When the cemetery opened, funeral processions came from Los Angeles on horse-drawn carts with the first interment made on July 20, 1906. In 1913, for instance, crypt entombment was usually reserved for the well-to-do, so Inglewood Park built Inglewood Mausoleum, the first community mausoleum in California, where many of the original settlers of the Centinela Valley and South Bay region were entombed, as well as a number of Civil War veterans.

During the Great Depression through the 1960s, the Mausoleum of the Golden West became one of Southern California’s most elegant facilities with its signature stained-glass depictions of early California. By the 1970s, Manchester Garden Mausoleum would feature the Center Garden Chapel, Four Side Chapels as well as more than two dozen sanctuaries and hallways at ground level and below.

The end of the 1980s saw construction of the park’s most ambitious project, the Sunset Mansion Mausoleum, which was designed to provide up to 30,000 interment spaces and is the largest such facility in the nation. Grandview would follow that with both garden mausoleum crypts and lawn crypts. There are a number of historic and modern chapels available for memorial and funeral services for intimate settings or seating for up to 300 mourners.

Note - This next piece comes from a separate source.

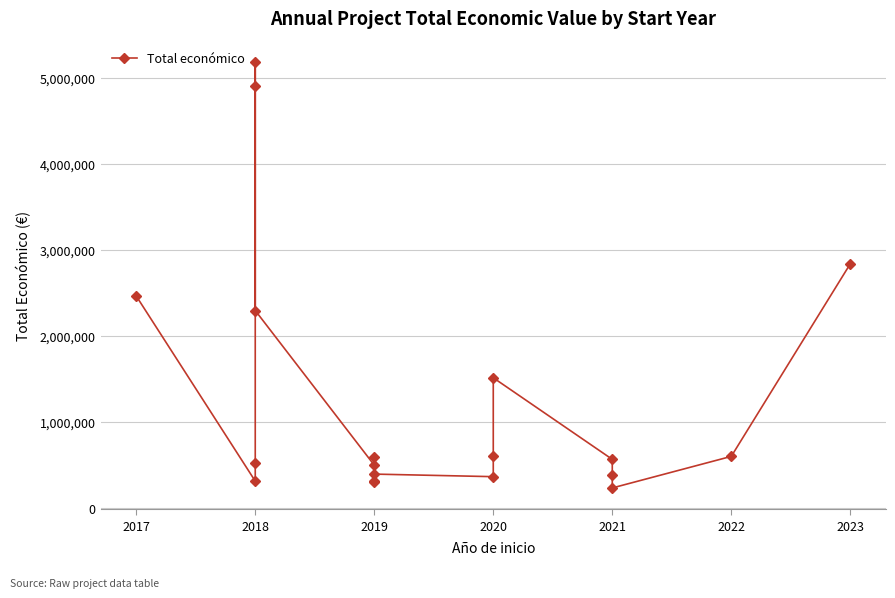

What is the change in value from 2020 to 2021?

-1281537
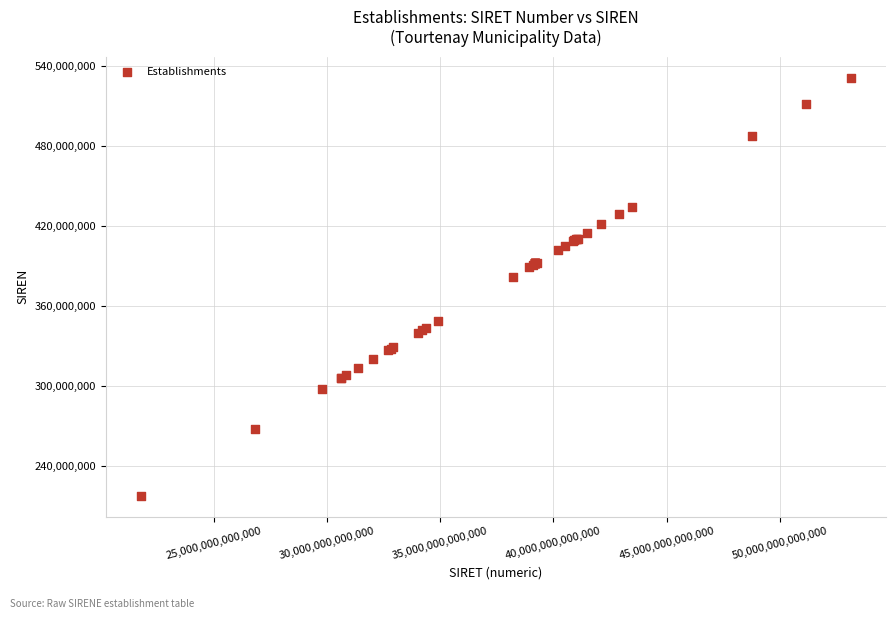

What Y value in the scatter plot is closest to 374590978?

381943083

Inglewood Park Cemetery has on hand an Endowment Care Fund in excess of $25 million. It has performed more interments than any other individual cemetery in Southern California. The not-for-profit facility is fully licensed by the state and is bound by state and federal regulations and the California Health and Safety Code.

Among the services and facilities for bereavement offered are numerous memorials and monuments, family estates, a property listing service, a flower shop and a mortuary/funeral home.

Though more nationally famous cemeteries such as Forest Lawn have been the final resting place of celebrities ranging from Walt Disney to Jimmy Stewart to Michael Jackson, Inglewood Park Cemetery has hosted services for ventriloquist Edgar Bergen, actress Barbara Billingsley (“Leave It to Beaver”), Los Angeles Mayor Tom Bradley, musician Ray Charles, attorney Johnnie Cochran, singer Ella Fitzgerald, actress Betty Grable, Los Angeles County Supervisor Kenneth Hahn, singer Etta James, musician Billy  Preston, actor Cesar Romero (the “Joker” from the Batman TV series), actor Billy “Buckwheat” Thomas (“Our Gang”/”Little Rascals” comedy shorts) and blues guitar great T-Bone Walker.

The website features a gallery for images of the park’s chapels, mausoleums and grounds.
Located at 720 E. Florence Ave. in Inglewood, the park is near the Great Western Forum, a little farther south on Prairie Avenue.